→ DIRECTIONS FOR THIS TASK
Count the lines in the records below that contain the string "Bakım". Reply with the number alone.

→ RAW DATA
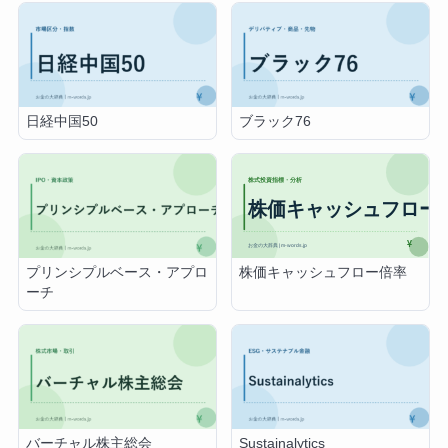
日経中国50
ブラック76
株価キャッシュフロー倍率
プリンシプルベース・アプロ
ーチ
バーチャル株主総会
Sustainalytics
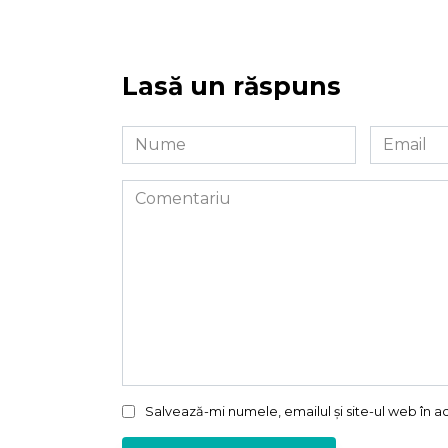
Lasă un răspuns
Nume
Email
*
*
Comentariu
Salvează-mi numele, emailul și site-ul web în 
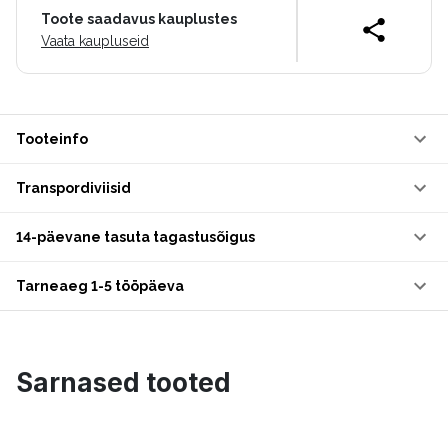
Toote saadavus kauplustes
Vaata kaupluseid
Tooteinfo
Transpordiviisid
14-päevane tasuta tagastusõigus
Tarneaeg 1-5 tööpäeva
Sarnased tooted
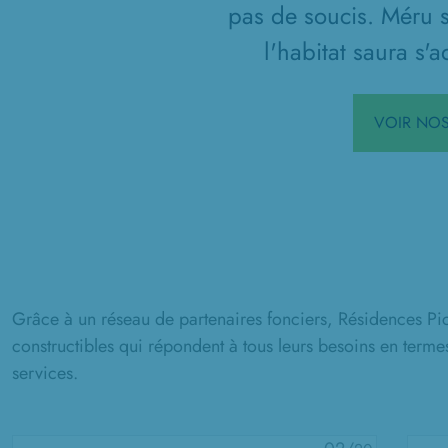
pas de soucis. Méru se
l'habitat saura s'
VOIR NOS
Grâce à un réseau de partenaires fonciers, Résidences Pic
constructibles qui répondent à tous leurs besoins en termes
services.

---

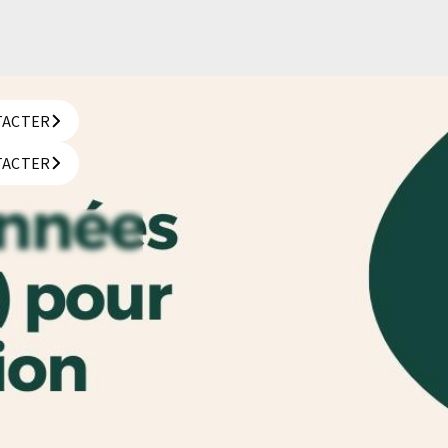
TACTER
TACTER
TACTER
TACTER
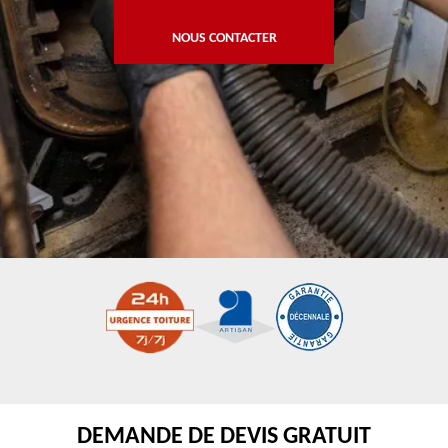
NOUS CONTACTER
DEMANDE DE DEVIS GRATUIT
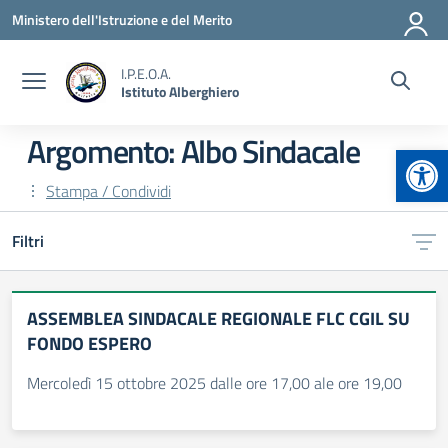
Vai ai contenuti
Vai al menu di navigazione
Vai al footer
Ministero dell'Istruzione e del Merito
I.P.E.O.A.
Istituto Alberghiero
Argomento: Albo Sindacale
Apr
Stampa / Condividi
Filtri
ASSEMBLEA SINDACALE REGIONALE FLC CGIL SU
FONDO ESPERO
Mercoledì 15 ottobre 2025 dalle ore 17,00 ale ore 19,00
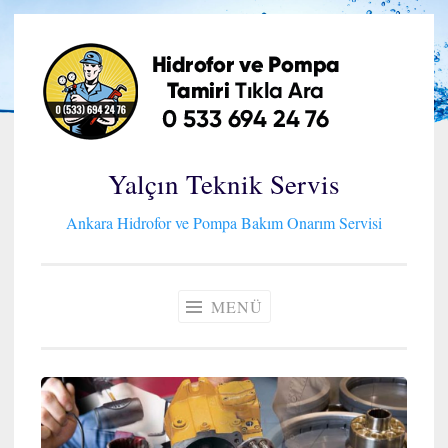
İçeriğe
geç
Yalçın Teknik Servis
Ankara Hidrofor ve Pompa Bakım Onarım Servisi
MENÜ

→ TASK RESULT
1